**SUPPLIED DATA:**

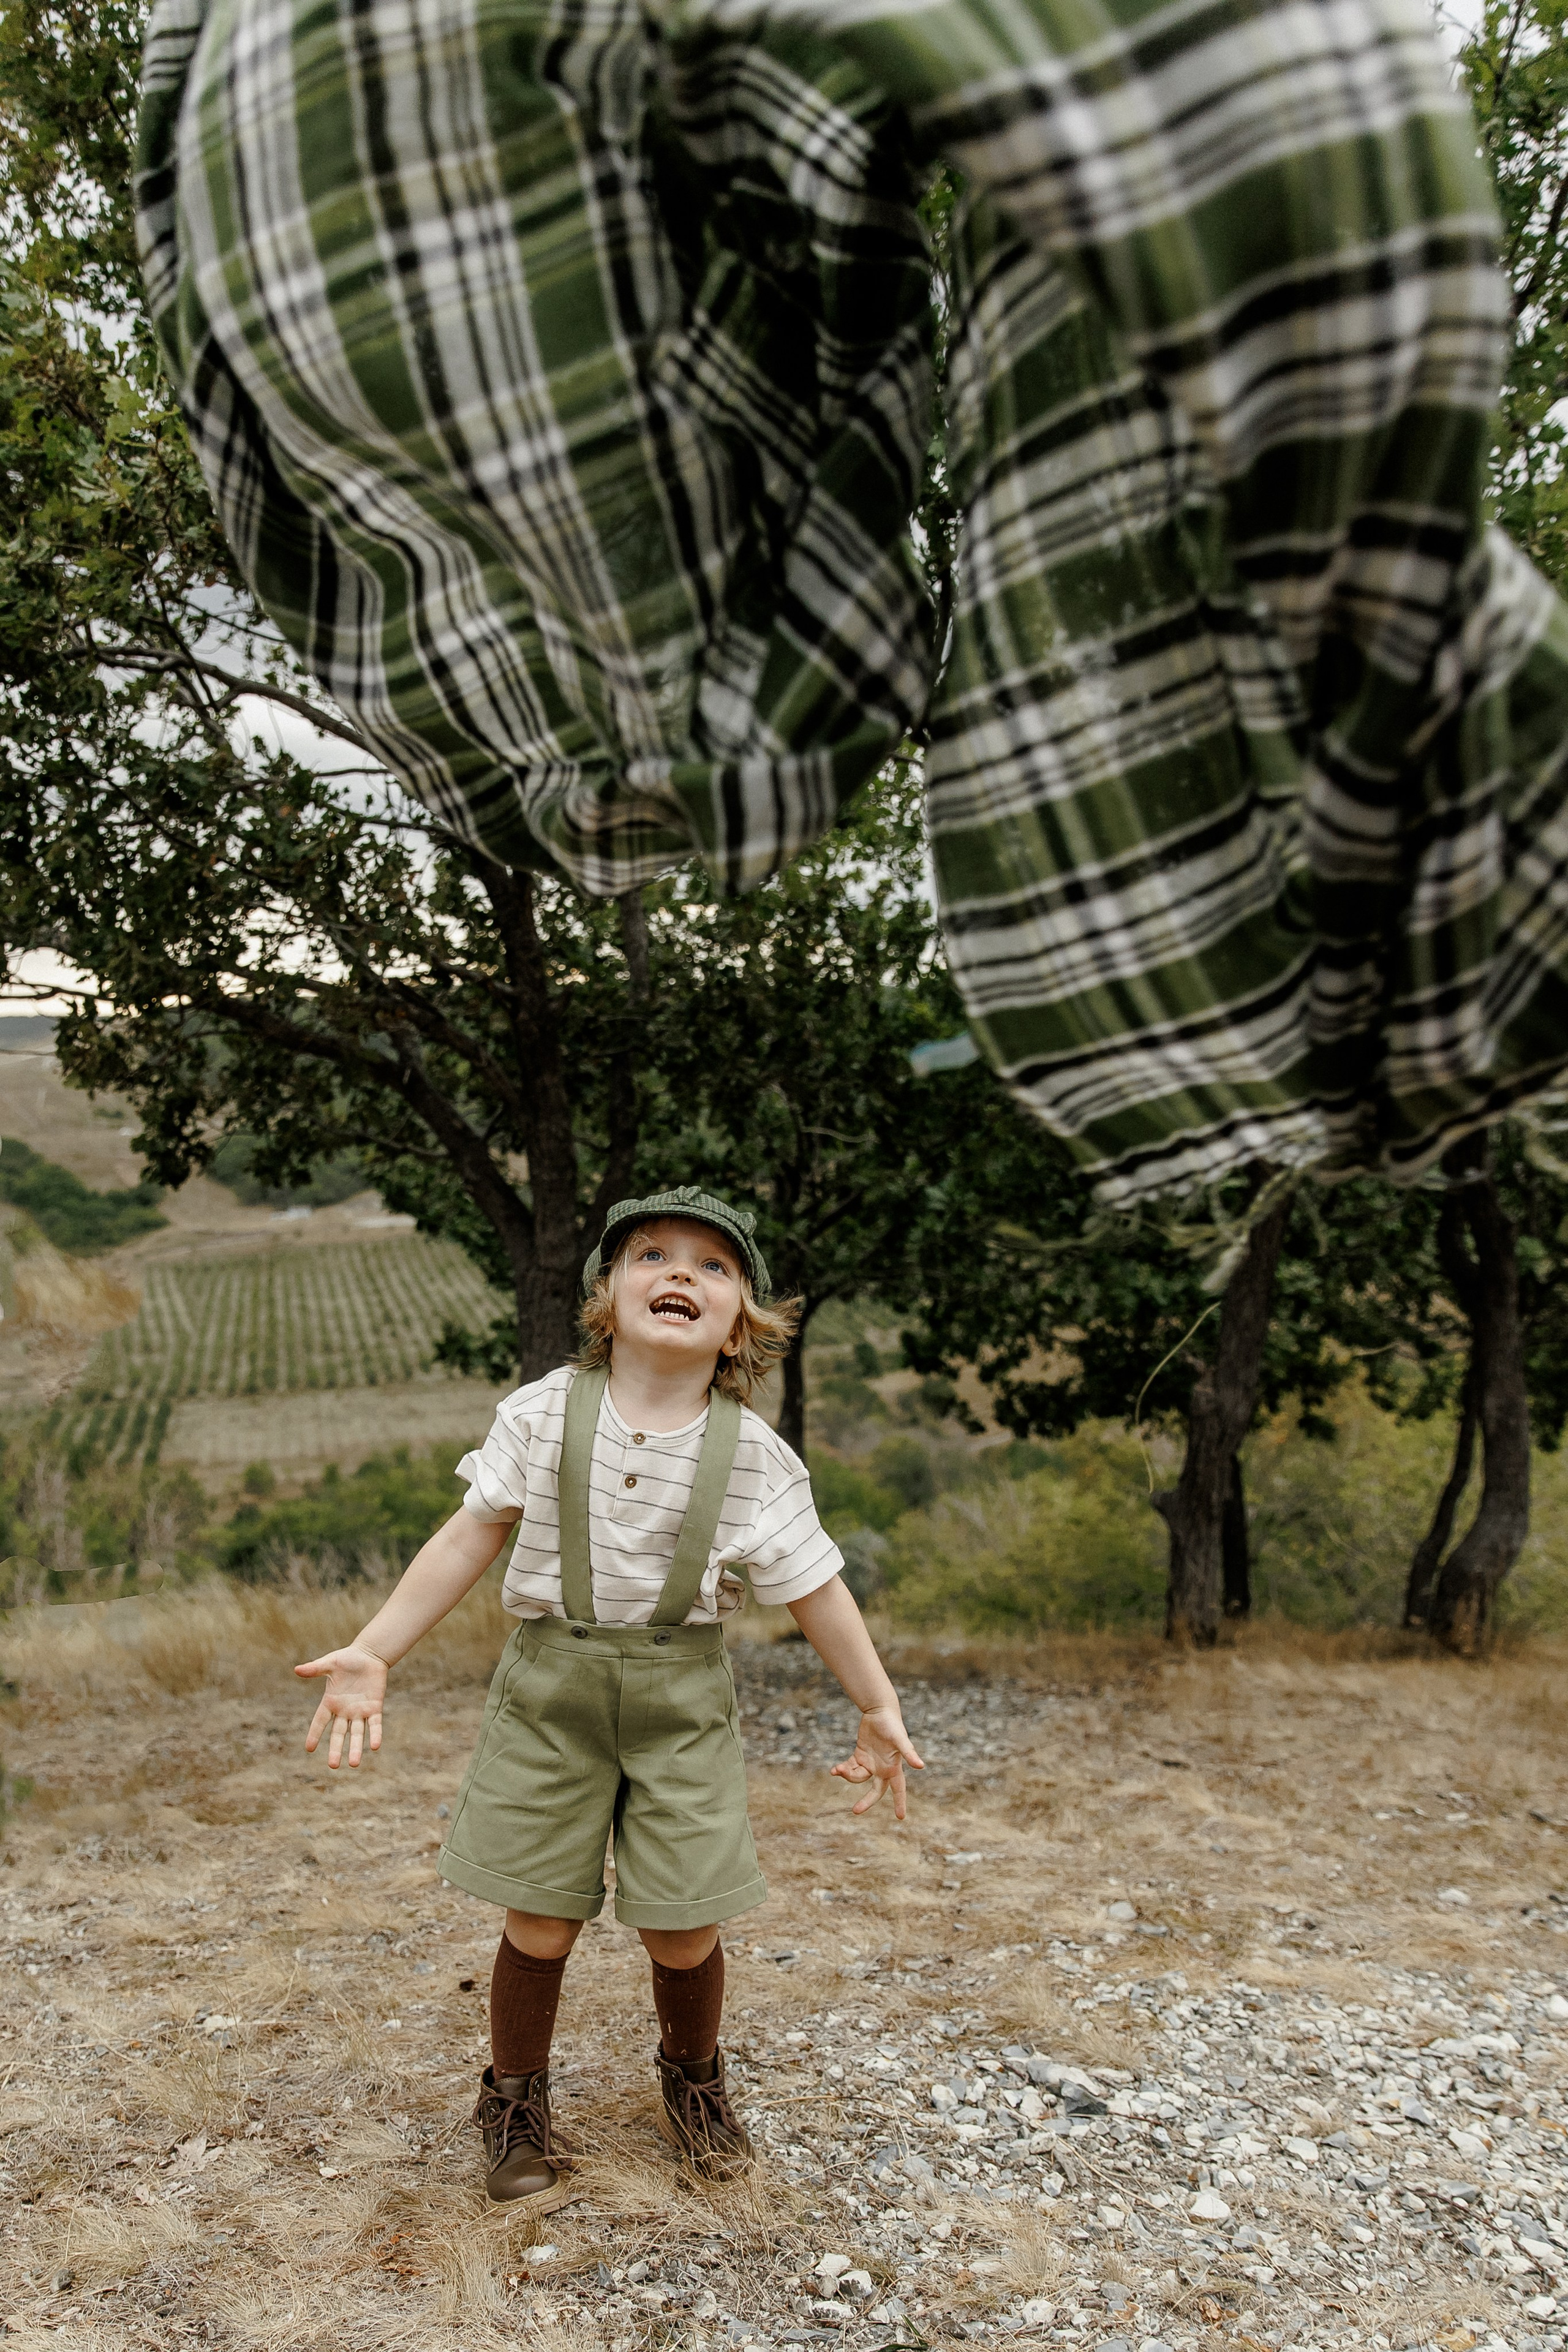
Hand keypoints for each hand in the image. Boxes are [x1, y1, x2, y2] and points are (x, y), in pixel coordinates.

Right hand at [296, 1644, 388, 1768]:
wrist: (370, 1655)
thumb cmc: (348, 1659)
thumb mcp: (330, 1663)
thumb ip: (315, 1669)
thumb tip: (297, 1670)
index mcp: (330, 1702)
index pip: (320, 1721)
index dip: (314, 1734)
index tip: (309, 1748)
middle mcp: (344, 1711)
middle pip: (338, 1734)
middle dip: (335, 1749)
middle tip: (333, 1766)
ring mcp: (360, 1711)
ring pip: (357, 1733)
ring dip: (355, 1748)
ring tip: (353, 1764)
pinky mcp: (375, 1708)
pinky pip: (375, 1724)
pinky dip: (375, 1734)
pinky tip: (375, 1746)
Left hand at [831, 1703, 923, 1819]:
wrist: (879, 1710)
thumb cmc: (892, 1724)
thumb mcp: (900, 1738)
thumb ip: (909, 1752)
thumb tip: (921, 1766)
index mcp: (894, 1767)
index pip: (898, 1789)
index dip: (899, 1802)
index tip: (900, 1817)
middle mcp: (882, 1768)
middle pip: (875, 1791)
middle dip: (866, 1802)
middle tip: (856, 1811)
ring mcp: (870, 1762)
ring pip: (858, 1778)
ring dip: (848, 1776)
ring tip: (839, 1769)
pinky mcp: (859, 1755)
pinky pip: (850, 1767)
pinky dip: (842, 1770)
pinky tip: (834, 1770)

* * *

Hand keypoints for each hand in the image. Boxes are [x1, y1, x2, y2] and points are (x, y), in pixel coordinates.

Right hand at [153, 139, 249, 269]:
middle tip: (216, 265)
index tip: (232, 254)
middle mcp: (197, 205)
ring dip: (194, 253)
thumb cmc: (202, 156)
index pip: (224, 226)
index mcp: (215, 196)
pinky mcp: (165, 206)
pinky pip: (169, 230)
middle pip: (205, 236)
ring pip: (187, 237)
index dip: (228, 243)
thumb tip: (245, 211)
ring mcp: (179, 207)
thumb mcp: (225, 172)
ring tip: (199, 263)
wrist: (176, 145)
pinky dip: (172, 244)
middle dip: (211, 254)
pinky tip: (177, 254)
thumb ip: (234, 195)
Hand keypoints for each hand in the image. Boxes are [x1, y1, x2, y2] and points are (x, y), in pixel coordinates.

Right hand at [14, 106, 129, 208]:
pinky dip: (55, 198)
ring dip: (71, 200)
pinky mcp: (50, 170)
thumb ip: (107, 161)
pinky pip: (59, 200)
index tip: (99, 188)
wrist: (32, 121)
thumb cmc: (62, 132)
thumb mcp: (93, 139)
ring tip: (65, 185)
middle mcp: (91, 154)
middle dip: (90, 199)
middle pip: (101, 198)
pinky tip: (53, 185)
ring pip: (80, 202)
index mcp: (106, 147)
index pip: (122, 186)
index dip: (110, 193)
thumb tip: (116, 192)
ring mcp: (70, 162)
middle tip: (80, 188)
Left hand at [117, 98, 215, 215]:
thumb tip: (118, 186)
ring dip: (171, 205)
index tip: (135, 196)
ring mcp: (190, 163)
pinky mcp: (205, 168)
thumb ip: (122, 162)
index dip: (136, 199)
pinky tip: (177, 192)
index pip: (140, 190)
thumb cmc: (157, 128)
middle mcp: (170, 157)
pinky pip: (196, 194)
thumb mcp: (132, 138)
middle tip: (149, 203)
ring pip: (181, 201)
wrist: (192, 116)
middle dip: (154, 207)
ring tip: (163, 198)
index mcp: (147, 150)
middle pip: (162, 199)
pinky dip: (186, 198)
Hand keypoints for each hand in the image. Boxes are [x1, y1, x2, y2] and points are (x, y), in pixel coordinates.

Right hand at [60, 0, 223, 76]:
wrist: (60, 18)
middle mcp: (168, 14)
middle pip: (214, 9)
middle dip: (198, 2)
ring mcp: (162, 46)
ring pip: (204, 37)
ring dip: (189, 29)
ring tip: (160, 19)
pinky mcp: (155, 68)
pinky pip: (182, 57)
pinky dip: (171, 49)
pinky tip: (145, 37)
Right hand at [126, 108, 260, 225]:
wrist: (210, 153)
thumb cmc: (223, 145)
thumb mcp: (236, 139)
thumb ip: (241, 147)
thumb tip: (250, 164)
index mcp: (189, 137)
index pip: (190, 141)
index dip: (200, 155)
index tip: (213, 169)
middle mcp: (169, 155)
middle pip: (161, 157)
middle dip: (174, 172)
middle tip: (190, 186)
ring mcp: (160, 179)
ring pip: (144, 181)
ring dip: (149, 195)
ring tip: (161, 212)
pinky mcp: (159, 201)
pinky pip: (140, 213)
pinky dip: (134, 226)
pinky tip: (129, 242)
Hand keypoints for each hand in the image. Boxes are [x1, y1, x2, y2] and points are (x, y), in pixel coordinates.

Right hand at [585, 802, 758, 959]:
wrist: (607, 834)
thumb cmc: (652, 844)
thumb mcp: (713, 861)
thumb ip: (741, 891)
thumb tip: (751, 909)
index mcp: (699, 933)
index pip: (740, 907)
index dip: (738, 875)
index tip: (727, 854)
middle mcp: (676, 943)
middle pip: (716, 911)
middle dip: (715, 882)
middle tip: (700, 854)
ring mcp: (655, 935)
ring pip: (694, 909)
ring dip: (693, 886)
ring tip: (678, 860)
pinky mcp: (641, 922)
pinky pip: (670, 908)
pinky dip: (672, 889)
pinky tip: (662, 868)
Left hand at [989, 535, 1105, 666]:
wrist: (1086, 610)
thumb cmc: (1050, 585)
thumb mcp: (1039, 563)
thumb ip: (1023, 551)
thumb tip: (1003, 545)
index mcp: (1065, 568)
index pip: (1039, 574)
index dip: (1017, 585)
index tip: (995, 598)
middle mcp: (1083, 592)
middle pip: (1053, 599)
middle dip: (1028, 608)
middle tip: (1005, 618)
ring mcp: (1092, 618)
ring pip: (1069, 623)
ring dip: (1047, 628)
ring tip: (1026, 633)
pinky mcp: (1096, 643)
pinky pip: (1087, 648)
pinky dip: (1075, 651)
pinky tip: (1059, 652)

**ACTIVITY:**
Take the lines above from the one containing "thumb ip: (241, 147)" down to the one containing "pinky tip: (1059, 652)", and transcribe them exactly, both ends included.

**FINAL ANSWER:**
thumb ip: (241, 147)
thumb tip: (250, 164)
index mcp: (189, 137)
index pip: (190, 141)
index dip: (200, 155)
index tip: (213, 169)
middle mcp: (169, 155)
middle pip: (161, 157)
middle dip: (174, 172)
middle tip: (190, 186)
ring mcp: (160, 179)
ring pip: (144, 181)
ring dip: (149, 195)
ring tip: (161, 212)
pinky mcp: (159, 201)
pinky pip: (140, 213)
pinky dip: (134, 226)
pinky tip: (129, 242)
Hand keypoints for each hand in the image. Boxes are [x1, y1, x2, y2] and points are (x, y), in pixel coordinates.

Right hand at [585, 802, 758, 959]:
wrist: (607, 834)
thumb cmc: (652, 844)
thumb mcp: (713, 861)
thumb ip: (741, 891)
thumb tip: (751, 909)
index mcp: (699, 933)
index pip: (740, 907)
index dip: (738, 875)
index tip: (727, 854)
middle mcp: (676, 943)
middle pip: (716, 911)
middle dip: (715, 882)
middle tip: (700, 854)
ring mcp: (655, 935)
ring pip: (694, 909)
ring dip: (693, 886)
ring tip: (678, 860)
pinky mcp: (641, 922)
pinky pip: (670, 908)
pinky dip: (672, 889)
pinky tip: (662, 868)
Left hand at [989, 535, 1105, 666]:
wrist: (1086, 610)
thumb cmc: (1050, 585)
thumb mcp: (1039, 563)
thumb ip: (1023, 551)
thumb tip: (1003, 545)
index mcp: (1065, 568)
index pip: (1039, 574)
index dip: (1017, 585)
index tip: (995, 598)
middle mcp: (1083, 592)
middle pip: (1053, 599)
middle dip: (1028, 608)
middle tip: (1005, 618)
ring mcp: (1092, 618)
ring pip: (1069, 623)
ring dip: (1047, 628)
ring tip: (1026, 633)
pinky mcp: (1096, 643)
pinky pip: (1087, 648)
pinky dip: (1075, 651)
pinky tip: (1059, 652)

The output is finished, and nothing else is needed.